A second pas de deux, “Endgame/Love One” (2022), is more traditional. Dancing to Bach’s “Kyriena,” Chloe Duryea moves like a person possessed. Miguel Solano is the strong force trying to rein her in. During a series of furious spins, Solano pauses Duryea several times, freezing her momentarily in oblong-shaped poses. Several times Solano drags Duryea across the floor on her toes, like skating across ice, eliciting audible gasps and hoots from the audience.
In “Elegy” (2020), Dancer Jillian Davis performs solo to the adagio sostenuto of Beethoven’s “Moonlight Sonata.” The somber “one-two-three” ostinato and powerful downbeat accents pull Davis in opposing emotional and physical directions. Pique turns alternate from delicate, with toes pointed at the knee, to violent, with the leg extended and thrown like a bludgeon. As the ostinato creeps towards a crescendo, so too does Davis creep close to the floor with finger pointing forward and hand covering mouth as if telling a secret. Dedicated to Rhoden and Richardson’s own mothers, “Elegy” encapsulates the experience of creating life only to have to let it go.
“Snatched Back From The Edges” (2021) brings the full company back to the stage to conclude the first half of the program. The dancers’ feet punctuate Tye Tribbett’s music with the tsch-tsch-tsch in the rhythm. Dancers rise to their toes with arms outstretched, perfectly coinciding with the heavy drop of the beat. Rhoden’s contemporary balletic choreography merges surprisingly well with the trap beaT. Other progressive ballet companies should take note.
The second half of the show features the titular “Stardust” (2016), a work in nine parts set to a career-spanning compilation of some of David Bowie’s most famous hits. The format is the same for each piece, with different soloists embodying some of the late pop icon’s personas, lip synching the lyrics while prancing across the stage with dancers behind them providing texture.
As Bowie sings “Ch-ch-ch-ch-chan-ges,” dancers dressed in blue and plum leotards cheekily slap their thighs and walk on pointe like runway models. The ominous drum beat from “Space Oddity” shows dancers ready for liftoff, walking confidently and defiantly spreading their arms with chests puffed out—“Can you hear me Major Tom?” During “Modern Love,” the stage explodes into a full-on party, with dancers bouncing while doing the “pony,” moving knees back and forth in a “twist” and engaging in amicable dance combat (ballet-fu?). All the while the rotating cast of soloists, faces painted with a sparkling lightning bolt à la Ziggy Stardust, weaves in an out of the ensemble, peppering in short dance breaks while mouthing the verse.

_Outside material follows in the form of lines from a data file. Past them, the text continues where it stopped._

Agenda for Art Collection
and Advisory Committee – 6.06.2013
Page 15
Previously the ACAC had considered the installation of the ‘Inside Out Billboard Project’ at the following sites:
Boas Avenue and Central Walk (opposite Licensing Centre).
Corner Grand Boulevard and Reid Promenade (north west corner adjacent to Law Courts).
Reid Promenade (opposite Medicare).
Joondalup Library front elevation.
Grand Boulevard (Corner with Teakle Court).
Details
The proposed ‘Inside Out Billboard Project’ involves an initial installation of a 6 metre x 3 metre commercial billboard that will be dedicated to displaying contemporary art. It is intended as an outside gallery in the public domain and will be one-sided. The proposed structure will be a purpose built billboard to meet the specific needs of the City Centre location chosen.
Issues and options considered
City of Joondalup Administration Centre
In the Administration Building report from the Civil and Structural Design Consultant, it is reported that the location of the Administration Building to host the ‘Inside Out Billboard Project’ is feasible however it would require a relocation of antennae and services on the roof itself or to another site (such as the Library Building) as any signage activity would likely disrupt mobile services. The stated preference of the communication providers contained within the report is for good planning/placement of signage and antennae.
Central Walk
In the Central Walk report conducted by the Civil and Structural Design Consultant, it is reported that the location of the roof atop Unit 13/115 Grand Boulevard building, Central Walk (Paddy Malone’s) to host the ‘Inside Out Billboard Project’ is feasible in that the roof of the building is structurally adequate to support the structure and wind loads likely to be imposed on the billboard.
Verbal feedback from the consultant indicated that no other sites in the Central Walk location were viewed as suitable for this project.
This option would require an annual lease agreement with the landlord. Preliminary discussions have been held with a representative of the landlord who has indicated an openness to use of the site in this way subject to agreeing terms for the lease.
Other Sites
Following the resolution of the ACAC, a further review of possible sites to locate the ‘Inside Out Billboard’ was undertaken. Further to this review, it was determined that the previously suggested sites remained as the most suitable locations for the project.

“Stardust” is high on energy but low in the diversity of themes it presents. The music video/pop music concert aesthetic of singer in front of backup dancers wears thin despite the enthusiastic performances by the soloists. The constant lip synching comes off as gauche. Many of the dance moves—toe sliding, thigh slapping, grabbing a foot and tracing a line overhead, arms spread wide and chest out—are presented in the first half of the show, giving some sections of Stardust a copy/paste feel.
“Stardust” succeeds in recreating the rock concert experience. Despite my grumblings, the lip synching is done well. The dancing by the ensemble is fast, frenetic and full of abounding joy. What it lacks in depth, it makes up for in sheer entertainment.
“Stardust: From Bach to Bowie” is an overall balanced show, half contemplative and half fearlessly fun. Complexions Contemporary Ballet provided Chicago audiences with a unique experience—let’s hope they return soon!